You would think an article like this would define LSTM somewhere.

natch · on June 10, 2017

LSTM is "Long Short Term Memory," since the tutorial never mentions what it stands for.

https://en.wikipedia.org/wiki/Long_short-term_memory

jeffjose · on June 10, 2017

It's defined few sections in, but yes, your larger point stands.

raarts · on June 10, 2017

Can someone provide a tl;dr ?

avaer · on June 10, 2017

Neural nets that update over time need a way to know what to keep and what to forget from last time. So let's learn what to keep and forget... by using more neural nets.

Disclaimer: I just learned what an LSTM was. But it's a good article.

sherjilozair · on June 10, 2017

This is a surprisingly accurate tl;dr for someone who just learnt what LSTMs are.

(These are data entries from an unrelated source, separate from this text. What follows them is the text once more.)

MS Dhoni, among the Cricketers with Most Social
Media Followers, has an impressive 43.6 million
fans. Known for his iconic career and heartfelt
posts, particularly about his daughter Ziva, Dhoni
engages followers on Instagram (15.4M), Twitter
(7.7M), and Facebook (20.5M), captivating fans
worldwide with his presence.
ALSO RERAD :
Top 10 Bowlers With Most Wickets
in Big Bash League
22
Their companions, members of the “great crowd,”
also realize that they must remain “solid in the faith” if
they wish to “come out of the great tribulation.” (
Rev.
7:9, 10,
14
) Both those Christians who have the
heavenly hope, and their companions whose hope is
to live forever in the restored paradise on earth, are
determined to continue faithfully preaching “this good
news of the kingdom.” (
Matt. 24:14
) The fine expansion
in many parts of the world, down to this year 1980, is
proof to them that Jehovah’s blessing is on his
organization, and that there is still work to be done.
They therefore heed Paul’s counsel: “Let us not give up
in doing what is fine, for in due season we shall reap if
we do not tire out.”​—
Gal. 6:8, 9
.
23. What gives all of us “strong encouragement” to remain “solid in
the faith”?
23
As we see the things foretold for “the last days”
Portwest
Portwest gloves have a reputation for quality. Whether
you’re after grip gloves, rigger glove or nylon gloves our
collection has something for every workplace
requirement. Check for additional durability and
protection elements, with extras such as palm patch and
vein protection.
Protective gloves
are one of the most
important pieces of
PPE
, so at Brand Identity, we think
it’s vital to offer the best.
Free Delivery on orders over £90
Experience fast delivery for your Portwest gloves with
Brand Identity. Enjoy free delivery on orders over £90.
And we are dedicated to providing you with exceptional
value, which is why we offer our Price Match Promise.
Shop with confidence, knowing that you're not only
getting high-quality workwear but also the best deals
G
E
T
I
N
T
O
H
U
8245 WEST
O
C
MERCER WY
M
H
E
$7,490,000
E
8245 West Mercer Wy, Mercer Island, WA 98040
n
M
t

dnautics · on June 10, 2017

One more key point:. Memory is additive, not multiplicative.

SAI_Peregrinus · on June 10, 2017

And LSTM stands for Long/Short Term Memory, the definition is only found about a third of the way through the article.

thrw1001 · on June 17, 2017

Knowing what the actual units do, I prefer spelling out the acronym as Long Short-Term Memory. They implement short-term memory, like all RNNs do, with a slight improvement to make it long.